#### Exercise materials
******

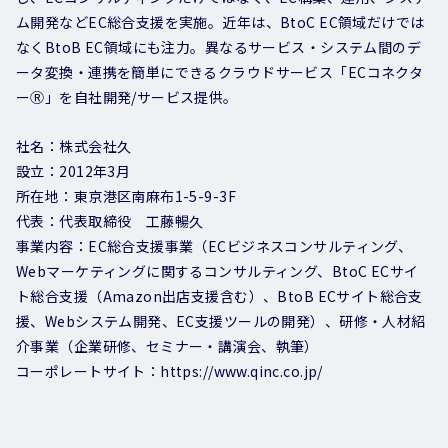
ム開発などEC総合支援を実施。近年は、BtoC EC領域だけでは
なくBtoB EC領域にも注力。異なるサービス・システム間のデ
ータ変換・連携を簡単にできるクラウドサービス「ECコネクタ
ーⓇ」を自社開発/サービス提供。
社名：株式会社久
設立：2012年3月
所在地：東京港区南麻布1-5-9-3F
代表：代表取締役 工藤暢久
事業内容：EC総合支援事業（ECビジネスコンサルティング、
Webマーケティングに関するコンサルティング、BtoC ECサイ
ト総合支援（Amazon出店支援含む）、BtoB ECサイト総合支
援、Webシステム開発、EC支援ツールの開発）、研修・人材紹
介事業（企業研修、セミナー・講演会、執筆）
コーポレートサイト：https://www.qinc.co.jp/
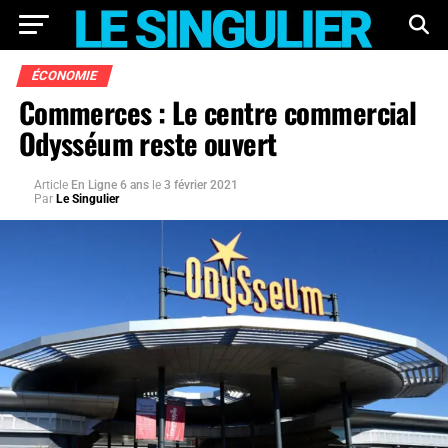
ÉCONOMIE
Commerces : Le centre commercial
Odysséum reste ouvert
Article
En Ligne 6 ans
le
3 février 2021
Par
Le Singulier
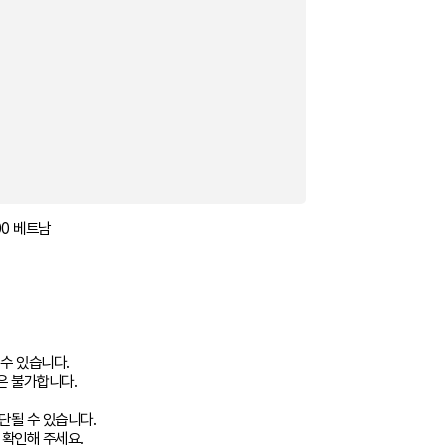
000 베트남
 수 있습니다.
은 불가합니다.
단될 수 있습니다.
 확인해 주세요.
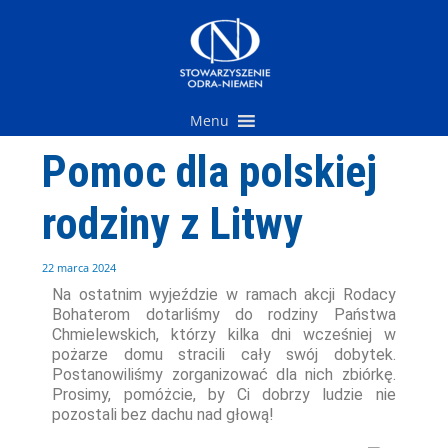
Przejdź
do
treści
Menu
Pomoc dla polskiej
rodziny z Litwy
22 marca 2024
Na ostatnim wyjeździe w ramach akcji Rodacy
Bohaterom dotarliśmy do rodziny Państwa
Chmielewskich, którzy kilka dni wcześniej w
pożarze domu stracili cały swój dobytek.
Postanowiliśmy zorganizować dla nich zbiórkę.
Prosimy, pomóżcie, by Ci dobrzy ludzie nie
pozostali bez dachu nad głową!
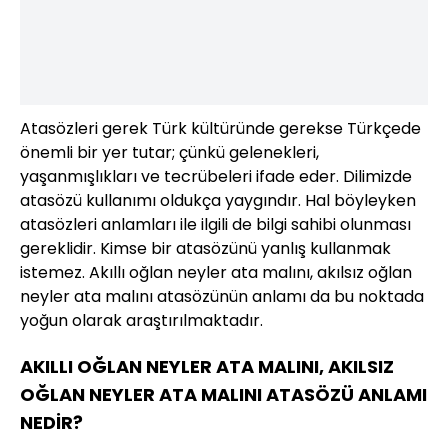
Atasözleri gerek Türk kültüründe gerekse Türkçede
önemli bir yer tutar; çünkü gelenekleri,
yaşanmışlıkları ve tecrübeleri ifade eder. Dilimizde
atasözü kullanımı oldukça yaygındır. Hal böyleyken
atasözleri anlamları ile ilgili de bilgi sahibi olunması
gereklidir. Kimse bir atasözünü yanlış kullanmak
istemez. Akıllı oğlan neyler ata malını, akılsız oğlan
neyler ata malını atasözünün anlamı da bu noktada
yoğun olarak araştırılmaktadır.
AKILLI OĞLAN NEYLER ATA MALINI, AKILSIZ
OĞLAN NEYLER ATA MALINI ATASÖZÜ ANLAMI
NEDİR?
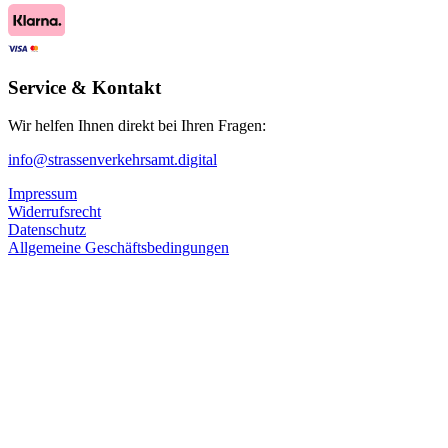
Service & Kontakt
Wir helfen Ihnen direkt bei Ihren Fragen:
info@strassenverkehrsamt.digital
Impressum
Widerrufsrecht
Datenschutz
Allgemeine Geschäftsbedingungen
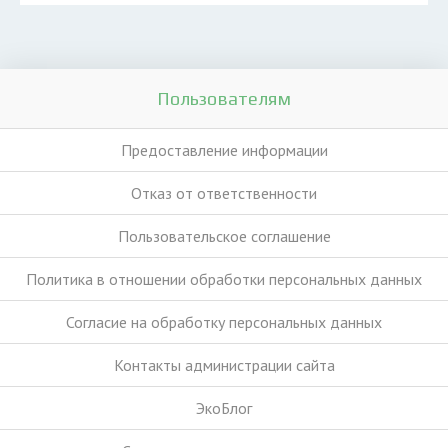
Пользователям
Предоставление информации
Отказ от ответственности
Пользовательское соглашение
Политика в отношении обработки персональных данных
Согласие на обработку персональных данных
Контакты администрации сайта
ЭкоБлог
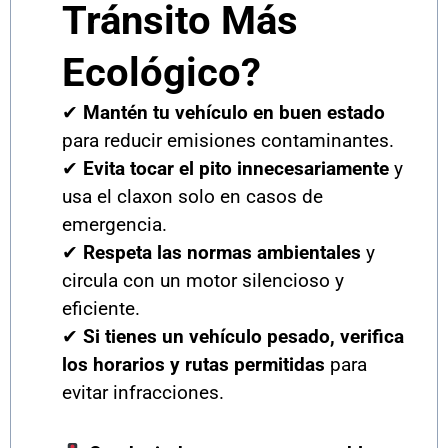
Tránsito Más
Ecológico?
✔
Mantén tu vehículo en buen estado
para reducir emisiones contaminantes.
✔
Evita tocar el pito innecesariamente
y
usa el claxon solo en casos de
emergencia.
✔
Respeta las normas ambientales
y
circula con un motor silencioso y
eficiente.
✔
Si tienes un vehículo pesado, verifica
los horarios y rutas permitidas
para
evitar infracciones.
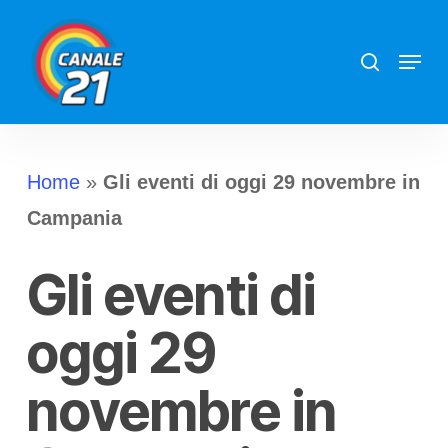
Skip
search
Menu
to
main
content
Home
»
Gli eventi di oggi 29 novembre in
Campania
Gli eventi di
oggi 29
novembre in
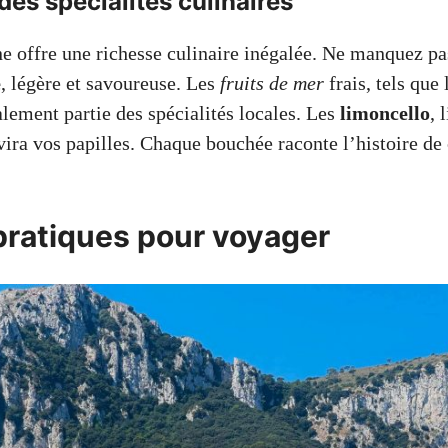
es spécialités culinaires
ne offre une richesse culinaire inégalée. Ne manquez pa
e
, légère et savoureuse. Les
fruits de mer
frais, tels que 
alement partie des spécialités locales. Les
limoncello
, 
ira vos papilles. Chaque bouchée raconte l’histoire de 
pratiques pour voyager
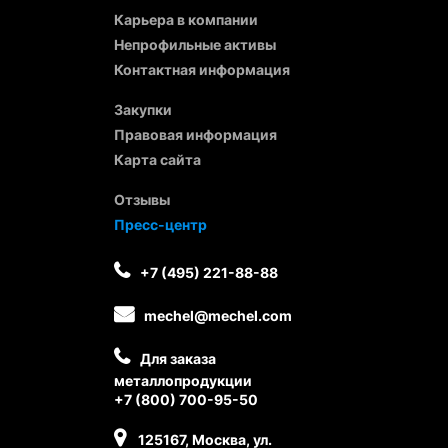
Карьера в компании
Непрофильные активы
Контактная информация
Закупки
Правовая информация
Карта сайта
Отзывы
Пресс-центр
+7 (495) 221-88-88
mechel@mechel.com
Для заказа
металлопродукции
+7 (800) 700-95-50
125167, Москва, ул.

******

Could every entry be restated word for word, pictures excluded?

ム開発などEC総合支援を実施。近年は、BtoC EC領域だけでは
なくBtoB EC領域にも注力。異なるサービス・システム間のデ
ータ変換・連携を簡単にできるクラウドサービス「ECコネクタ
ーⓇ」を自社開発/サービス提供。
社名：株式会社久
設立：2012年3月
所在地：東京港区南麻布1-5-9-3F
代表：代表取締役 工藤暢久
事業内容：EC総合支援事業（ECビジネスコンサルティング、
Webマーケティングに関するコンサルティング、BtoC ECサイ
ト総合支援（Amazon出店支援含む）、BtoB ECサイト総合支
援、Webシステム開発、EC支援ツールの開発）、研修・人材紹
介事業（企業研修、セミナー・講演会、執筆）
コーポレートサイト：https://www.qinc.co.jp/
ÉCONOMIE
Commerces : Le centre commercial
Odysséum reste ouvert
Article
En Ligne 6 ans
le
3 février 2021
Par
Le Singulier
000 베트남
 수 있습니다.
은 불가합니다.
단될 수 있습니다.
 확인해 주세요.
Przejdź
do
treści
Menu
Pomoc dla polskiej
rodziny z Litwy
22 marca 2024
Na ostatnim wyjeździe w ramach akcji Rodacy
Bohaterom dotarliśmy do rodziny Państwa
Chmielewskich, którzy kilka dni wcześniej w
pożarze domu stracili cały swój dobytek.
Postanowiliśmy zorganizować dla nich zbiórkę.
Prosimy, pomóżcie, by Ci dobrzy ludzie nie
pozostali bez dachu nad głową!
Atasözleri gerek Türk kültüründe gerekse Türkçede
önemli bir yer tutar; çünkü gelenekleri,
yaşanmışlıkları ve tecrübeleri ifade eder. Dilimizde
atasözü kullanımı oldukça yaygındır. Hal böyleyken
atasözleri anlamları ile ilgili de bilgi sahibi olunması
gereklidir. Kimse bir atasözünü yanlış kullanmak
istemez. Akıllı oğlan neyler ata malını, akılsız oğlan
neyler ata malını atasözünün anlamı da bu noktada
yoğun olarak araştırılmaktadır.
AKILLI OĞLAN NEYLER ATA MALINI, AKILSIZ
OĞLAN NEYLER ATA MALINI ATASÖZÜ ANLAMI
NEDİR?
Service & Kontakt
Wir helfen Ihnen direkt bei Ihren Fragen:
info@strassenverkehrsamt.digital
Impressum
Widerrufsrecht
Datenschutz
Allgemeine Geschäftsbedingungen
Пользователям
Предоставление информации
Отказ от ответственности
Пользовательское соглашение
Политика в отношении обработки персональных данных
Согласие на обработку персональных данных
Контакты администрации сайта
ЭкоБлог
Tránsito Más
Ecológico?
✔
Mantén tu vehículo en buen estado
para reducir emisiones contaminantes.
✔
Evita tocar el pito innecesariamente
y
usa el claxon solo en casos de
emergencia.
✔
Respeta las normas ambientales
y
circula con un motor silencioso y
eficiente.
✔
Si tienes un vehículo pesado, verifica
los horarios y rutas permitidas
para
evitar infracciones.
Skip
search
Menu
to
main
content
Home
»
Gli eventi di oggi 29 novembre in
Campania
Gli eventi di
oggi 29
novembre in
es spécialités culinaires
ne offre une richesse culinaire inégalée. Ne manquez pa
e
, légère et savoureuse. Les
fruits de mer
frais, tels que 
alement partie des spécialités locales. Les
limoncello
, 
ira vos papilles. Chaque bouchée raconte l’histoire de 
pratiques pour voyager
Карьера в компании
Непрофильные активы
Контактная информация
Закупки
Правовая информация
Карта сайта
Отзывы
Пресс-центр
+7 (495) 221-88-88
mechel@mechel.com
Для заказа
металлопродукции
+7 (800) 700-95-50
125167, Москва, ул.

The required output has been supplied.